"Yes, that is always the way. The drudgery always comes to my share," thought Marion, indignantly. "Just as if I could not sit with Therese and manage her just as well as Aunt Barbara!"

[CHAPTER VIII.]

"LEFT, BUT NOT ALONE."

"I WILL help you with the work, Marion," said Mrs. Campbell, coming down after having put her hat away and changed her dress.

"Thank you, Aunt Christian; I can do it myself," answered Marion, proudly. "Since it is all I am considered fit for, I may as well give myself to it."

Mrs.
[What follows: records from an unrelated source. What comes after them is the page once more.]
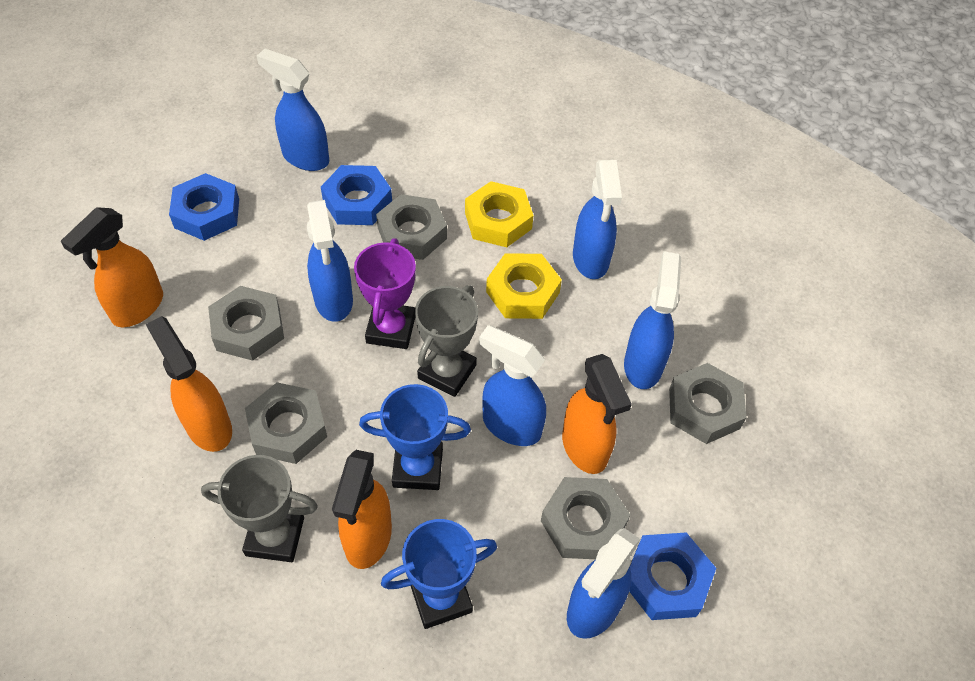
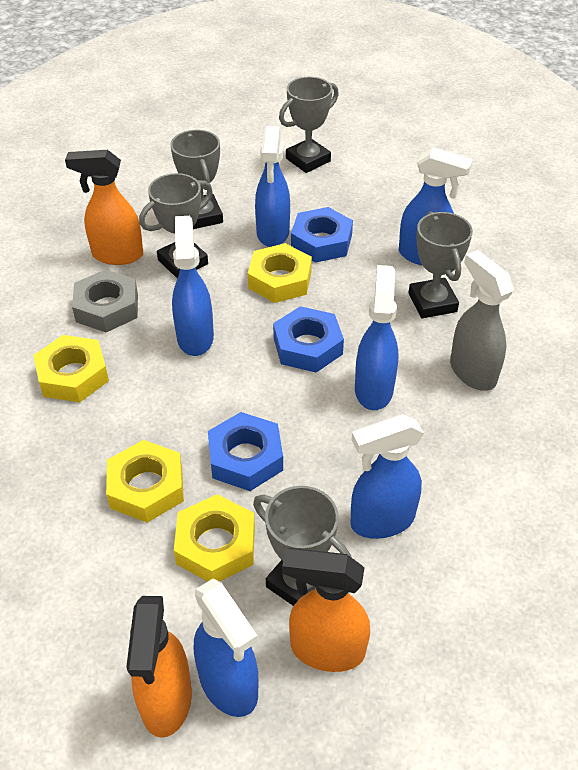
blue trophy: [359,384,471,490] [381,519,497,629] = 2 -> none = 0
grey nut: [208,286,284,361] [245,382,327,464] [376,194,447,260] [541,477,630,559] [669,363,746,444] = 5 -> [72,269,138,332] = 1
grey spray bottle: none = 0 -> [450,250,514,391] = 1
grey trophy: [201,455,318,562] [415,285,478,397] = 2 -> [139,173,213,279] [170,130,223,229] [253,486,351,606] [279,77,339,173] [408,212,473,318] = 5
orange spray bottle: [61,207,163,327] [146,316,232,452] [332,450,392,569] [562,354,632,474] = 4 -> [65,150,143,265] [126,596,192,738] [282,548,370,672] = 3
purple trophy: [354,238,416,349] = 1 -> none = 0
yellow nut: [465,181,534,247] [486,253,562,319] = 2 -> [33,335,109,402] [106,440,184,523] [174,494,255,582] [248,243,312,303] = 4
Campbell took no notice of this remark; but going into the milk-room, she began putting away the milk which Alick and the hired man were bringing in.
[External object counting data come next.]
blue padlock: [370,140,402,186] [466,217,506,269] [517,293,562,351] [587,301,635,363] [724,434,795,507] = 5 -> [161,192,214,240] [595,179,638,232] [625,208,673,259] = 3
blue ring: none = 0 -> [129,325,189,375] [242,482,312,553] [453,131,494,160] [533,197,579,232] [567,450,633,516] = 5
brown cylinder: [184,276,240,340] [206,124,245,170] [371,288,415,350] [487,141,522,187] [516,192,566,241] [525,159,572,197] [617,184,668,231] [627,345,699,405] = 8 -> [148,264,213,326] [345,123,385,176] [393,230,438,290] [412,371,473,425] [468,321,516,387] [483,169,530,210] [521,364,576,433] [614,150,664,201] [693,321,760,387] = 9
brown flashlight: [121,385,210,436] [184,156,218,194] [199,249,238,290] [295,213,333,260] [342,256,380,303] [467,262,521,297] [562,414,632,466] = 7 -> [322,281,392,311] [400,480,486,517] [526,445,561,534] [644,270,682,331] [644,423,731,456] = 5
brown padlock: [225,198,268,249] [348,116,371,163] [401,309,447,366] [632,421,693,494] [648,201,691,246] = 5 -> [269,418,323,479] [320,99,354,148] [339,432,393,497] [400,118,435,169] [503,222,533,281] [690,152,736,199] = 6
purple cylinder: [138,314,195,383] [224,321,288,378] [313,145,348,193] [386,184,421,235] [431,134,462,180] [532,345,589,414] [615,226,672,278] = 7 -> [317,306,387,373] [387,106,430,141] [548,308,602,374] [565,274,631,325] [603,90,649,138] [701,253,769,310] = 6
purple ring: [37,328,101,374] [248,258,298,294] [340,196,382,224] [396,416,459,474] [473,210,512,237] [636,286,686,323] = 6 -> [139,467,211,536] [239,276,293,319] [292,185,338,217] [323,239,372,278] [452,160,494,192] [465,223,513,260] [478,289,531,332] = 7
"In Scotland, now, it would be you and I who would be milking," said she to Marion as she came out with a pile of pans in her hands. "Milking there is work for lassies, and not for men. Baby and I used always to milk in my mother's time; don't you remember, Alick?"
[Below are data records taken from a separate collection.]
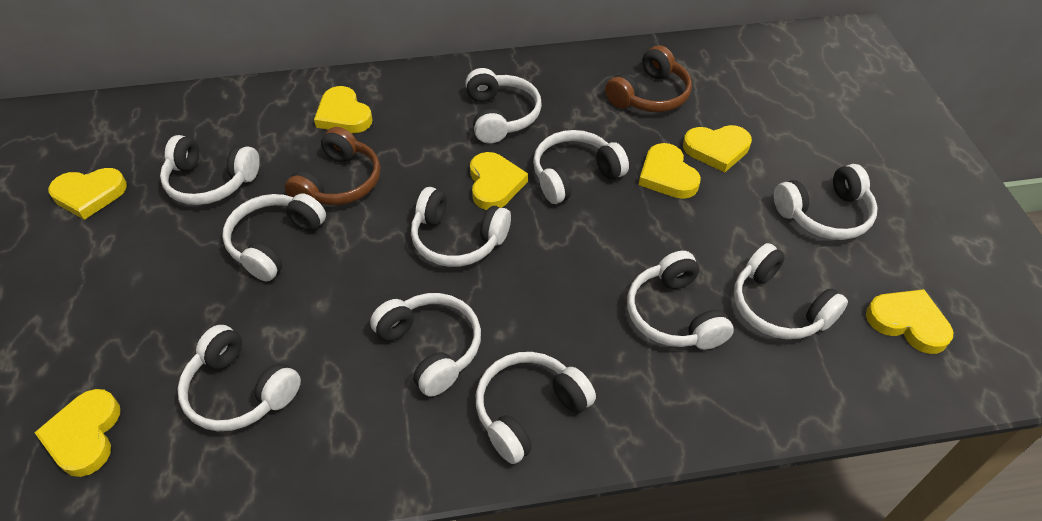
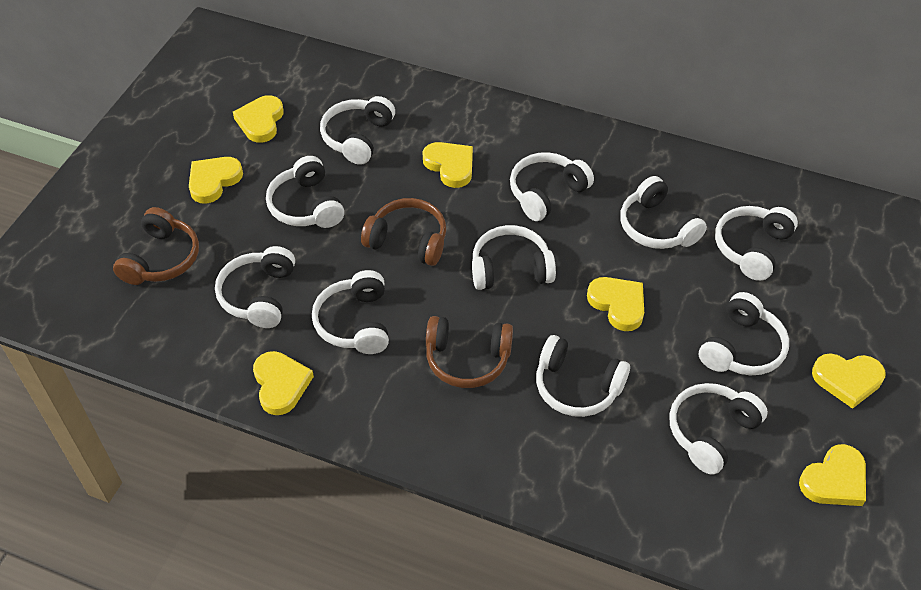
brown headphones: [285,127,380,205] [605,45,692,112] = 2 -> [113,207,199,285] [361,198,446,266] [426,316,513,388] = 3

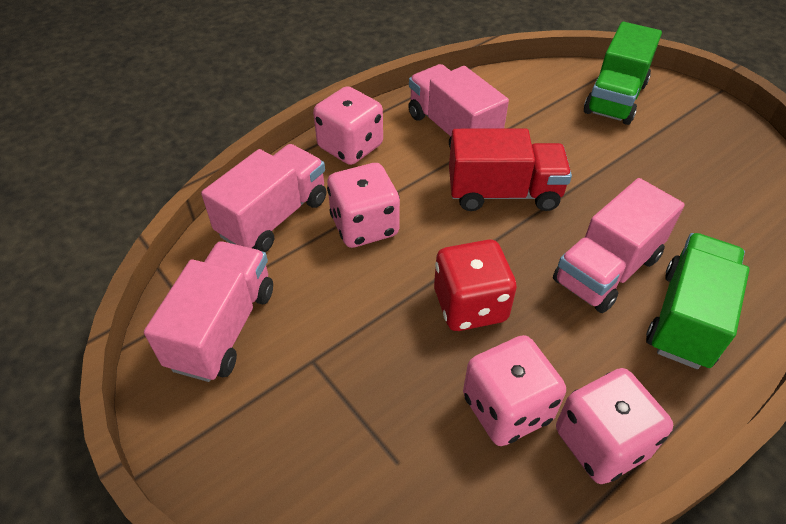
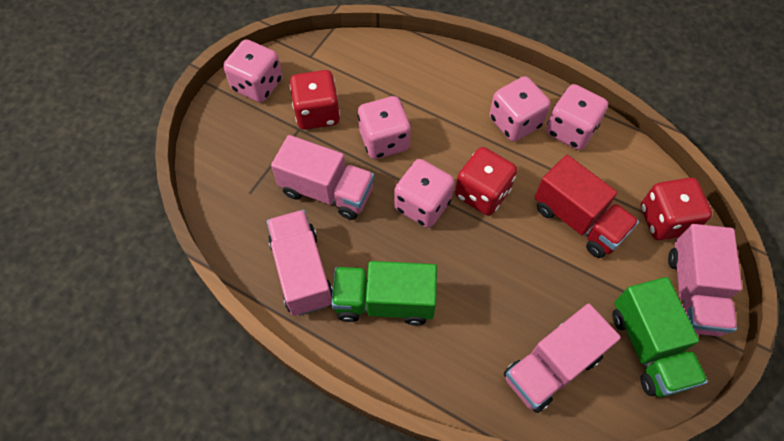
pink dice: [313,86,383,165] [327,163,400,248] [463,335,566,446] [556,368,673,484] = 4 -> [223,39,282,103] [358,96,411,159] [394,159,455,228] [489,76,550,142] [546,84,608,150] = 5
red dice: [434,240,517,331] = 1 -> [289,70,340,130] [455,147,517,216] [641,178,712,240] = 3

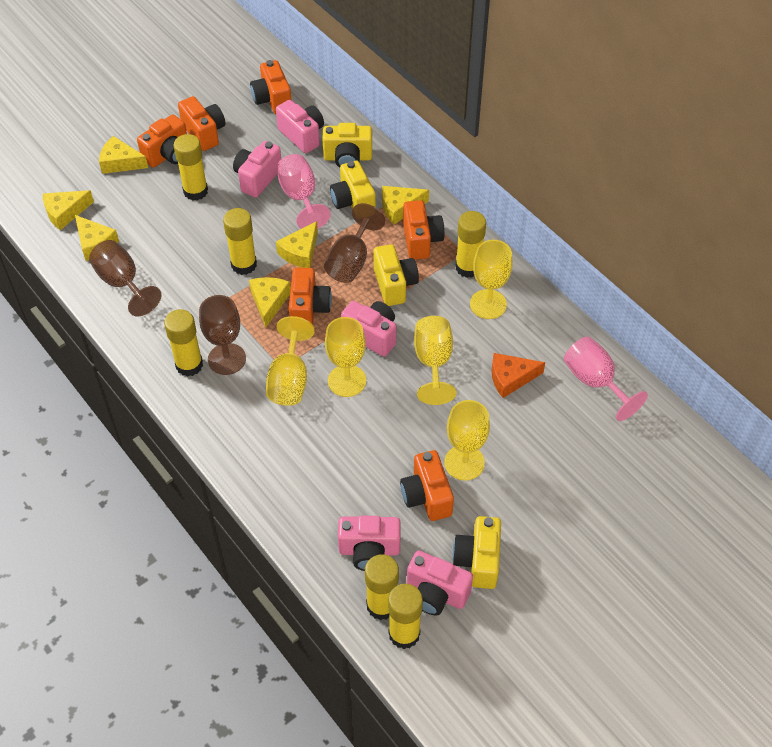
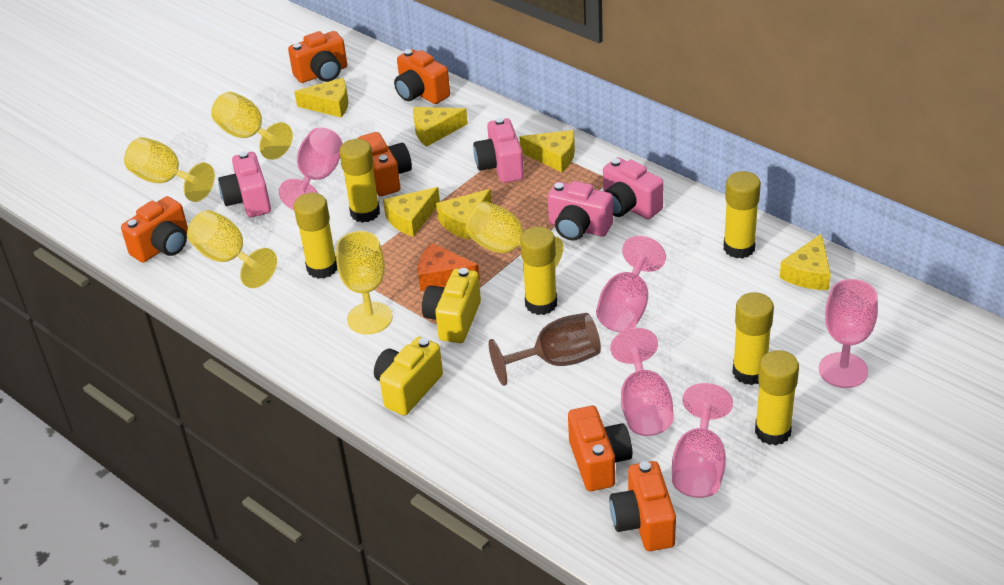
brown goblet: [89,240,162,316] [199,295,246,375] [324,203,385,283] = 3 -> [489,313,601,386] = 1
pink camera: [233,141,281,198] [276,100,324,153] [338,516,401,571] [341,301,396,357] [407,550,473,616] = 5 -> [218,151,271,217] [473,117,524,183] [548,181,613,241] [603,157,664,219] = 4
pink goblet: [276,154,331,229] [564,337,648,421] = 2 -> [279,127,343,210] [596,236,666,332] [610,328,674,436] [672,383,733,498] [819,279,878,388] = 5
yellow camera: [322,123,372,168] [330,161,376,209] [373,244,419,306] [452,516,501,589] = 4 -> [374,337,443,415] [422,268,481,343] = 2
"Marion doesn't like to milk," said Alick. "Either she thinks it beneath her dignity, or else she is afraid of the cows, I don't know which."

Alick spoke playfully, but his words hurt still more Marion's already wounded vanity—her feelings, she would have said. She did not say a word, but went about her work in sulky silence, till Miss Baby came out of the sickroom with some dishes in her hands.

"Well, Marie dear, how are you getting on?" said she, pleasantly.